I have a company's satisfaction score for two different years. Past studies have shown that when a satisfaction score has increased over the past year and is also higher than the national average ($75.7$), then there is a good chance that the stock performs well.
The scores for Year 1 and Year 2 are $73 \& 76$ respectively. Assume that these were derived from a poll with $60$ participants, and historical data shows that the standard deviation is $6$.
Is the increase in score from Year 1 to Year 2 statistically significant with $\alpha = 0.05$?
Now, what exactly is the hypothesis to be tested here? I imagine that the null hypothesis is $$H_0: \text{the increase in score had no positive effect on the stock's performance}$$ and the alternative hypothesis is $$H_1: \text{the increase in score had a positive effect on the stock's performance}$$ But given the data supplied I have no data regarding the stock's performance?
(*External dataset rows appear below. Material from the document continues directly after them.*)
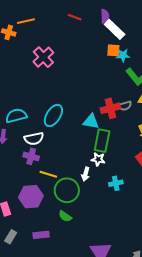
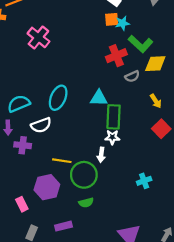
red cross: (110, 108) -> (116, 56), moved
purple cross: (31, 156) -> (23, 145), moved
cyan cross: (116, 183) -> (144, 181), moved
green semicircle: (65, 216) -> (86, 203), turned -40

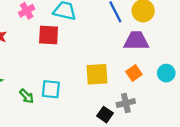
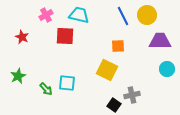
purple trapezoid: (136, 41) -> (160, 41), moved
orange square: (134, 73) -> (118, 46), moved, turned 32
yellow square: (97, 74) -> (107, 70), turned 30

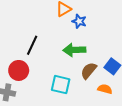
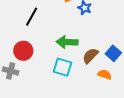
black line: (32, 45) -> (32, 17), moved
green arrow: (74, 50) -> (67, 42), moved

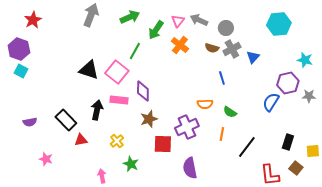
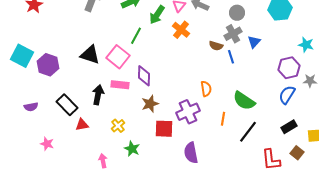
gray circle: (226, 28) -> (237, 13), moved
brown semicircle: (212, 48) -> (216, 46), moved
purple hexagon: (19, 49) -> (48, 65), moved
cyan square: (21, 71) -> (22, 56), size x1.6
blue line: (222, 78) -> (231, 57), moved
blue semicircle: (271, 102) -> (287, 95), moved
orange semicircle: (205, 104) -> (206, 89), turned -98
green semicircle: (230, 112) -> (244, 101), moved, size x1.6
black rectangle: (288, 142) -> (289, 127), turned 42

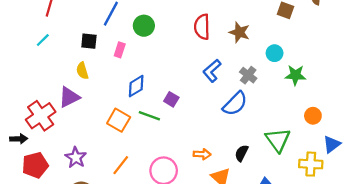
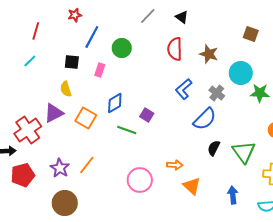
cyan circle: (275, 53) -> (241, 73), size x1.5
orange square: (119, 120) -> (86, 118), moved
black semicircle: (242, 153) -> (214, 148), moved
orange line: (121, 165) -> (87, 165), moved

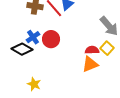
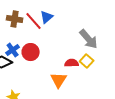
orange triangle: (90, 64) -> (59, 80), moved, turned -36

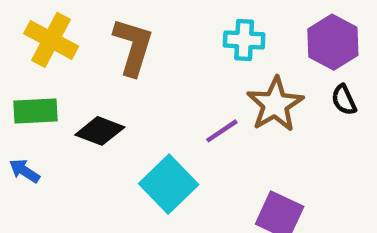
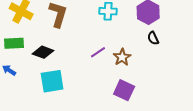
brown star: (275, 104) -> (122, 57), moved, size x0.7
cyan square: (169, 184) -> (52, 81), moved, turned 35

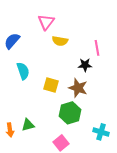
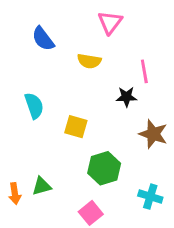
pink triangle: (46, 22) -> (110, 22), moved
blue semicircle: (12, 41) -> (43, 39), moved, turned -78
brown star: (78, 88) -> (153, 134), moved

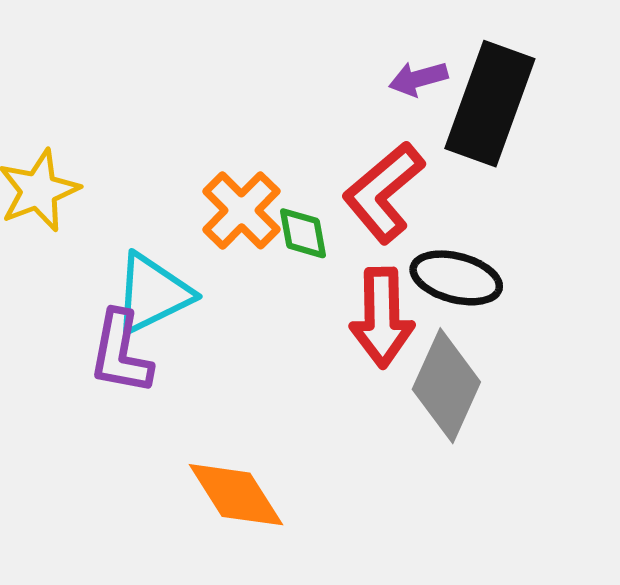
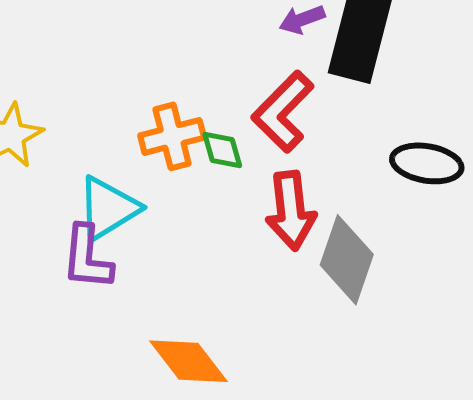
orange cross: (241, 210) -> (172, 136), turned 36
black ellipse: (456, 278) -> (427, 163), moved

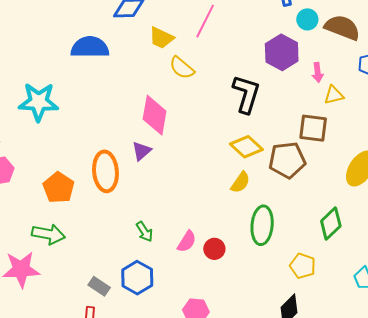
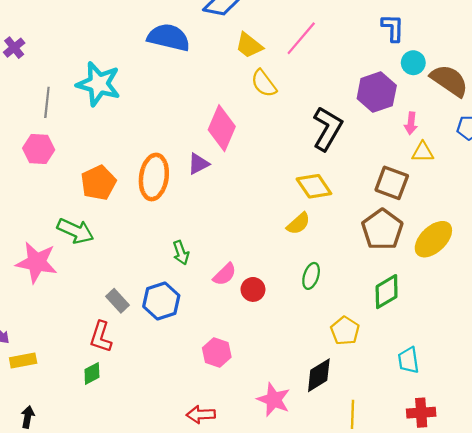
brown pentagon: (287, 160) -> (382, 229), moved, turned 30
green ellipse: (262, 225) -> (311, 276), size x0.6

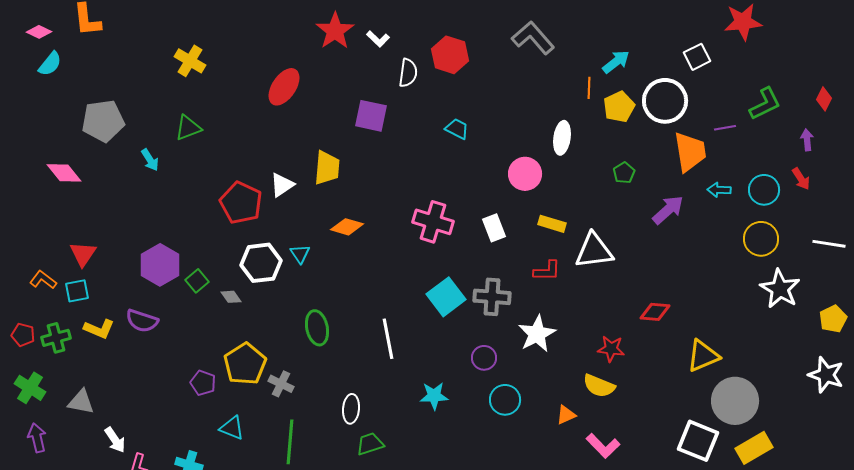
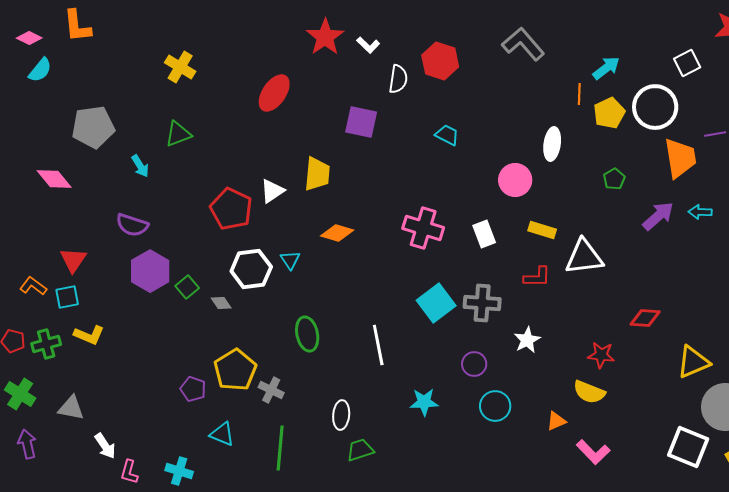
cyan arrow: (719, 190) -> (700, 212), moved
purple semicircle: (142, 321) -> (132, 225), moved
white star: (537, 334) -> (527, 340), size x0.7

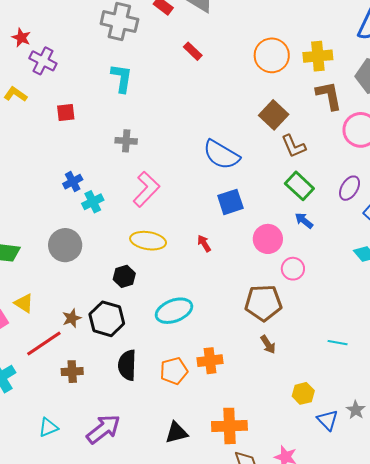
Am I misreading the question?
Assuming that data are data are nearly normal and that 'participant' means company, and because the population standard deviation $\sigma = 6$ is given, you can test your null hypothesis $H_0: \mu_2 = \mu_2$ against $H_1: \mu_2 > \mu_1,$ using a two-sample z test.
The test statistic is $$Z = \frac{\bar X_1 - \bar X_1}{\sigma\sqrt{\frac{1}{n_1} + \frac {1}{n_2}}} = \frac{76 - 73}{6\sqrt{2/60}} = \frac{3}{1.095445} = 2.738613 > 1.645.$$
I will leave it to you to verify from your text or class notes that this is the correct test statistic for a 2-sample z test, explain why the denominator is the standard deviation of the numerator (so that the $Z$-statistic is normally distributed if $H_0$ is true), and to explain how the critical value 1.645 arises.